Difficult, but often necessary

Buffett said that without knowing the economics of the underlying business, it is exceedingly difficult to value a security. Understanding the fundamental aspects of a market and the types of businesses that operate within them provides the context that informs the reading of the financial statements. For instance, it is very difficult to value a copper mine without knowing what the average price of copper is, or how heavily leveraged other copper mines tend to be.
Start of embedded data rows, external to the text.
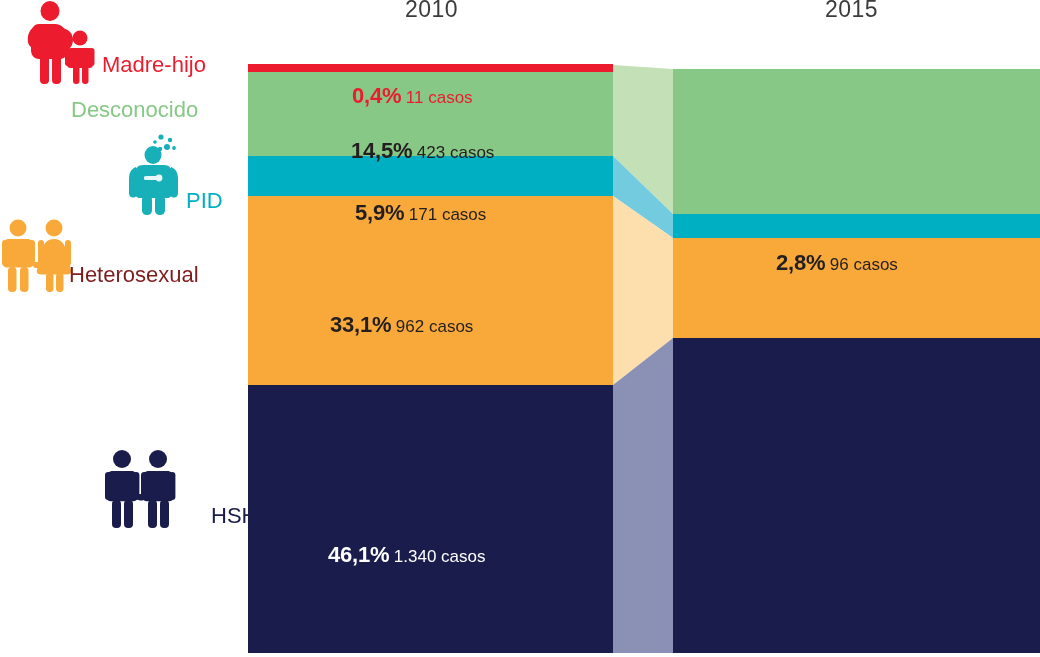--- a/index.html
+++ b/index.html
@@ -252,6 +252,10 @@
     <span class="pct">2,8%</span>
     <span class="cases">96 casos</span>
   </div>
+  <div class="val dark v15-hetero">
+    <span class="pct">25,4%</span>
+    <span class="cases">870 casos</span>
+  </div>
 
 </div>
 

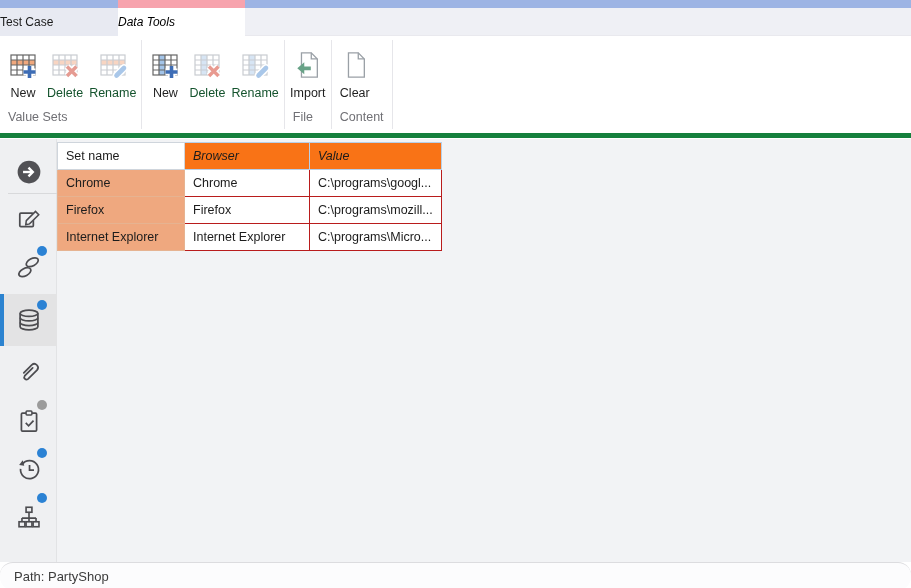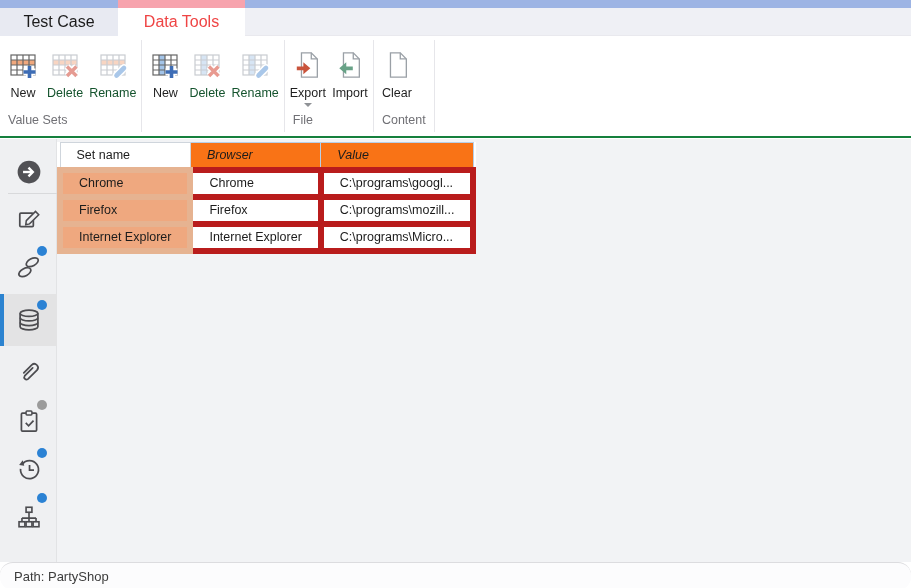--- a/index.html
+++ b/index.html
@@ -12,7 +12,7 @@
 
   
   .tabrow { position:absolute; left:0; top:8px; width:911px; height:28px; background:#eff0f5; display:flex; border-bottom:1px solid #e9e9ee; }
-  .tab { height:28px; line-height:28px; text-align:center; font-size:16px; cursor:default; }
+  .tab { height:28px; line-height:28px; font-size:12px; cursor:default; }
   .tab.testcase { width:118px; background:#e8eaf2; color:#1b1b1b; }
   .tab.active { width:127px; background:#fff; color:#ef4444; height:29px; margin-bottom:-1px; z-index:2; }
 

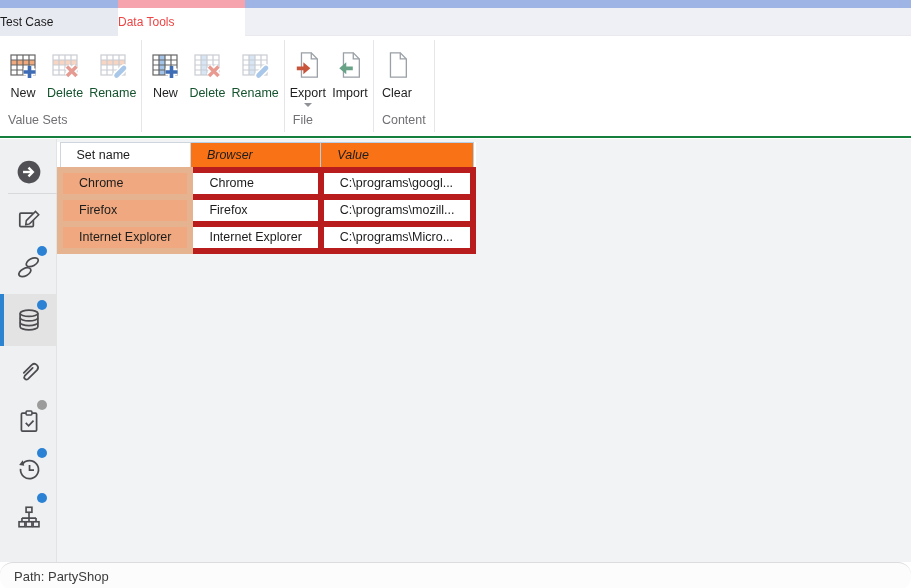--- a/index.html
+++ b/index.html
@@ -14,7 +14,7 @@
   .tabrow { position:absolute; left:0; top:8px; width:911px; height:28px; background:#eff0f5; display:flex; border-bottom:1px solid #e9e9ee; }
   .tab { height:28px; line-height:28px; font-size:12px; cursor:default; }
   .tab.testcase { width:118px; background:#e8eaf2; color:#1b1b1b; }
-  .tab.active { width:127px; background:#fff; color:#ef4444; height:29px; margin-bottom:-1px; z-index:2; }
+  .tab.active { width:127px; background:#fff; color:#000000; height:29px; margin-bottom:-1px; z-index:2;font-style:italic; }
 
   
   .ribbon { position:absolute; left:0; top:36px; width:911px; height:102px; background:#fff; border-bottom:2px solid #15803d; display:flex; }

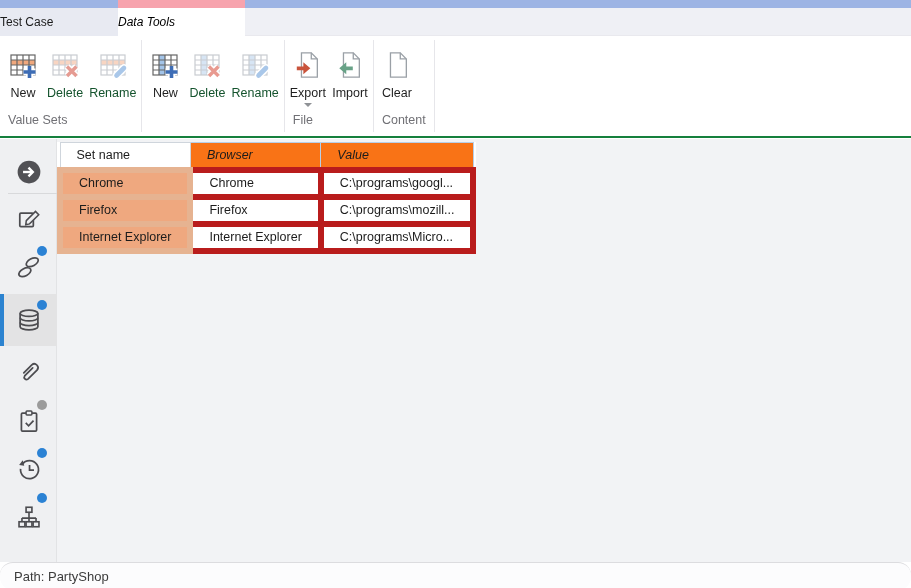--- a/index.html
+++ b/index.html
@@ -17,7 +17,7 @@
   .tab.active { width:127px; background:#fff; color:#000000; height:29px; margin-bottom:-1px; z-index:2;font-style:italic; }
 
   
-  .ribbon { position:absolute; left:0; top:36px; width:911px; height:102px; background:#fff; border-bottom:2px solid #15803d; display:flex; }
+  .ribbon { position:absolute; left:0; top:36px; width:911px; height:102px; background:#fff; border-bottom:5px solid #15803d; display:flex; }
   .rgroup { display:flex; flex-direction:column; border-right:1px solid #e6e6ea; padding:2px 2px 0 2px; margin:4px 0; }
   .rgroup .buttons { display:flex; align-items:flex-start; }
   .rbtn { display:flex; flex-direction:column; align-items:center; padding:3px 3px 0 3px; min-width:42px; }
In some special cases, however, Buffett has acted in exactly the way described by his shareholder:

“But I’ve bought stocks the way you’re describing many times. And they were in businesses that I thought I understood where if I knew enough about the financial past, it would tell me enough about the financial future that I could buy. Now, I couldn’t say the stock was worth X or 105% of X or 95% of X. But if I could buy it at 40% of X, I would feel that I had this margin of safety that Graham talked about, and I could make a decision.”

In other words, if you know the industry well enough, then you don’t necessarily need to see an annual report or talk to management. This isn’t to say you cannot glean useful insights from doing so, but it does pay to remember that management always has an incentive to present results in the best possible light, which is why I like to take management-curated narratives with a pinch of salt. In fact, Buffett and Charlie Munger (Trades, Portfolio) often invest without knowing that much about a management team:

“We’ve bought lots and lots of securities – and in the majority of the securities Charlie and I have bought, we’ve never met or talked to management. We’ve primarily worked off financial statements, our general understanding of the business, and the specific understanding of the industry and the business we’re buying...And there are a lot of things that I wouldn’t buy if I knew the management was the most wonderful in the world – because if there in the wrong business, it really doesn’t make much difference how good the management is”.

The financial news media, like virtually all news media, is in the business of narrative-creation. That’s not a value judgement, just a statement of fact. It’s pretty difficult to keep the digital airwaves busy 24/7 with strictually factual information, which is why there is so much opinion journalism out there today. Some of it may be rooted in fact, but some may be dangerously misleading. A lot of it is also noise.

Focusing on a company’s financials (particularly the cash flow statement, which is harder to game than earnings), allows an investor to cut through a lot of that noise and get down to what is actually important - figuring out whether the business generates money. At the end of the day, that’s the only thing that should matter.

Disclosure: The author owns no stocks mentioned.